For a real compliance deployment, mTLS is the right answer. It encrypts inter-service traffic and lets each server verify the caller’s identity specifically — not just that they have the shared secret. That’s the next step; bearer tokens are the floor, not the ceiling.


Correlation IDs: Debugging Across Four Servers Was a Nightmare

Early on, debugging a failed case meant opening four log files and trying to correlate entries by timestamp. With 8–10 tool calls across 4 servers, that was genuinely painful.

The fix was straightforward once I decided to do it: thread a case_id through call_tool as a keyword-only parameter and inject it into every tool call’s arguments before it hits the server. Each server logs case_id at tool entry. Every log line for a given case, across all four servers, now shares one identifier. One grep gives you the complete trace.

Two design details I’m glad I got right: making case_id keyword-only means existing callers don’t break when you add it. And creating a new dict rather than mutating the caller’s arguments avoids subtle bugs when the same arguments dict gets reused. Small things, but worth getting right upfront.


Three Operational Decisions That Made Deployment Easier

Open sessions lazily, not at startup

In Docker Compose, containers start in parallel. If I opened sessions at startup, the orchestrator’s readiness would depend on all four MCP servers being up first. Lazy initialization inverts that: the orchestrator starts immediately, the first tool call triggers pool filling, and the retry logic handles a server that isn’t ready yet. This also means adding a new server requires no changes to startup order or health-check configuration.

All thresholds in config, not code

Every timeout, retry parameter, pool size, and heartbeat interval is an environment variable. A client deploying this system can tune for their network without touching code. I can also disable the heartbeat entirely with MCP_HEARTBEAT_INTERVAL_SECONDS=0, which simplifies test setups considerably.

Shut down cleanly

I wire the heartbeat start and stop into the FastAPI lifespan context manager. On shutdown, close_all_sessions() cancels the heartbeat, waits for it to finish, then evicts every session in every pool. Without this, the server logs are full of errors from sessions closed mid-request.
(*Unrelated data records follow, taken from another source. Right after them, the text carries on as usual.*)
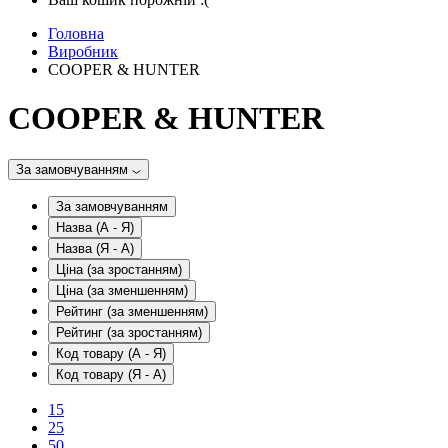
Головна
Виробник
COOPER & HUNTER
COOPER & HUNTER
За замовчуванням
За замовчуванням
Назва (А - Я)
Назва (Я - А)
Ціна (за зростанням)
Ціна (за зменшенням)
Рейтинг (за зменшенням)
Рейтинг (за зростанням)
Код товару (А - Я)
Код товару (Я - А)
15
25
50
It’s a small thing that makes production logs much easier to read.


Tradeoffs Worth Knowing

False positive evictions. If a healthy server is momentarily overloaded and the ping tool responds slowly, the session gets evicted unnecessarily. It recovers on the next call, but at the cost of a fresh session open. This is why the ping tool has no I/O — a slow response from a no-I/O tool is an unambiguous signal that something is wrong with the server, not normal variance.

Pool size vs. idle connections. Each session holds an open SSE connection for the lifetime of the process. A pool size of two means two idle connections per server, always open. Setting it too high multiplies that across all servers. I stayed at two — enough to tolerate one dead session without blocking callers.

Heartbeat doesn’t protect in-flight calls. If a server dies while a tool call is in flight, that call fails and reactive eviction handles it. The heartbeat only helps the next call that would have hit a stale session. The in-flight failure won’t hang forever — it’s bounded by the per-call timeout — but it will still fail.


Conclusion

Looking back across both posts, every decision traces back to something that broke during testing. I didn’t design any of this speculatively.

  • Per-call overhead → session pool
  • Single session fragility → pool with round-robin
  • In-flight hangs → per-call timeouts
  • Thundering herd → exponential backoff with jitter
  • Late failure detection → heartbeat on the real code path
  • Unauthenticated PII → bearer tokens at the transport layer
  • Four-server log chaos → correlation IDs threaded through every call

The systems I trust most are the ones built by breaking things deliberately and fixing the actual root cause — not the ones built by reading a resilience checklist upfront. Build it, break it, understand why, fix it. That’s the loop.